Flexible thinking in hiring is like using a GPS; adjust your route as needed. Overemphasizing one skills test can lead to missed opportunities. Address concerns with deeper evaluations like reference checks and additional interviews.

Select High Performers by Regularly Analyzing Your Results

Regularly review and adjust your hiring criteria. Flexible hiring practices help incorporate lessons from previous hires. Update your hiring profile as you learn what skills and habits lead to high performance. Establish quarterly review meetings to analyze new hires’ performance metrics and refine your criteria.

Invest in Identifying Key Skills, Including Adaptability

High-performance hires start with high competency in specific areas. Assess a candidate’s willingness to learn and adapt. Fast learners and highly adaptive employees can quickly master new skills. High performers take feedback and apply it immediately.

Establish and Create Testing Mechanisms

Implement trial projects or additional interviews to gather more data before making a final decision. The best way to evaluate someone is to work with them. Use role-play sessions and presentations to assess abilities, confidence, and organization. Testing mechanisms should be used near the end of the interview process. Flexibility and seeing beyond first impressions can lead to remarkable outcomes.

Sharp Recruits Fail in Bad Systems

Great systems can make average employees look like superstars, while bad systems can turn smart recruits into failures. If hires continue to underperform, it’s likely a system issue. Evaluate the role, product training, quota expectations, onboarding, sales cycle, customer success, sales enablement, solutions engineering support, internal communication channels, leadership, and client onboarding systems.

Beyond the Resume: Factors That Matter

While John’s qualifications were impeccable in a different role, his adaptability, eagerness to learn, and willingness to take risks made him a standout hire.

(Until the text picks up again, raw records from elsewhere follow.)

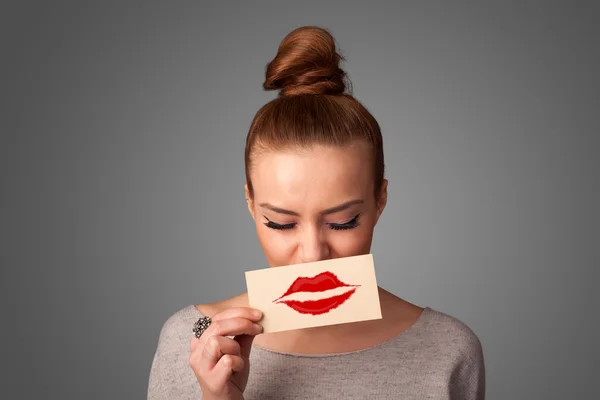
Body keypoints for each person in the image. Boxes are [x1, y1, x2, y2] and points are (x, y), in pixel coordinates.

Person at [147, 26, 485, 400]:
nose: (312, 253)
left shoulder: (447, 350)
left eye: (343, 222)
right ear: (250, 204)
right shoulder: (192, 338)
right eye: (281, 222)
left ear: (380, 201)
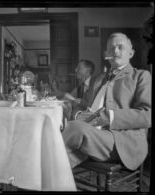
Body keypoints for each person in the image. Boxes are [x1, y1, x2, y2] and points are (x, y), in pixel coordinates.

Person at [62, 32, 151, 171]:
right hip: (91, 136)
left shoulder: (141, 76)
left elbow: (147, 115)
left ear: (131, 53)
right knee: (59, 163)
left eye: (120, 47)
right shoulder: (98, 79)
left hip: (121, 141)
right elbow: (84, 104)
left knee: (73, 129)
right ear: (106, 54)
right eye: (111, 48)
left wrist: (109, 117)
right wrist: (78, 114)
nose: (115, 51)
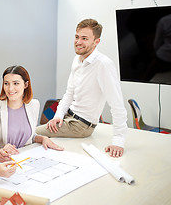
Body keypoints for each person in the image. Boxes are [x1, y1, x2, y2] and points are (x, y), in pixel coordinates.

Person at [36, 19, 128, 158]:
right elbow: (69, 93)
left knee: (32, 133)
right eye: (77, 37)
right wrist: (58, 115)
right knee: (30, 124)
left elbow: (117, 105)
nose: (78, 42)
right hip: (68, 114)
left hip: (80, 125)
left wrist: (118, 141)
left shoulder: (103, 64)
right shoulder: (77, 60)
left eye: (84, 38)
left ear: (96, 41)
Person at [0, 65, 64, 152]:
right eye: (6, 83)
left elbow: (27, 136)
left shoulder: (34, 105)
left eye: (16, 83)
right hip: (1, 161)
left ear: (26, 84)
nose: (10, 89)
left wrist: (43, 138)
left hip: (25, 157)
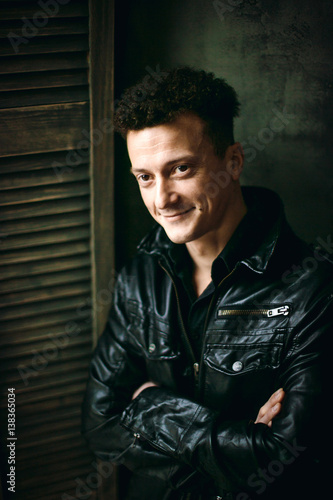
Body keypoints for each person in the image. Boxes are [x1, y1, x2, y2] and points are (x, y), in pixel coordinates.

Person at [82, 67, 332, 500]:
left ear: (233, 161)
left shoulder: (312, 288)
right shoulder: (140, 277)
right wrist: (237, 450)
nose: (161, 199)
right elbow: (100, 425)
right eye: (144, 176)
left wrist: (147, 405)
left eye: (180, 169)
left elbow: (288, 464)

In agency recruiting, risk-taking is essential. If it overwhelms you, you won’t last long enough to become proficient.

Product Knowledge

Hire salespeople genuinely interested in solving customer problems. They will naturally become product experts, building credibility, identifying pain points, and understanding product value.

Company Fit is Unique to the Team, Leader, and Company

Your perfect fit might be someone else’s terrible hire. The best candidates excel in the role and work effectively on your team. Identify must-have factors and don’t assume a candidate great for another team will be great for yours.

High-Performance Recruiting

Hiring one high performer can achieve the outcomes of a team of four. Top sales performers learn from and compete with each other, driving results. Hire the best you can, learn from each hire, and improve your process continually. Track metrics to create a feedback loop, leading to a team of high-octane sellers.

Push for Great Results by Hiring the Best

Hire the best you can, learn from the process, and hire better the next time. Create a feedback loop by tracking metrics that lead to successful hires. Consistently assessing your hiring will lead to a team of high-octane performers and a competitive advantage. Depend on real data, not just gut instincts, to hire top performers.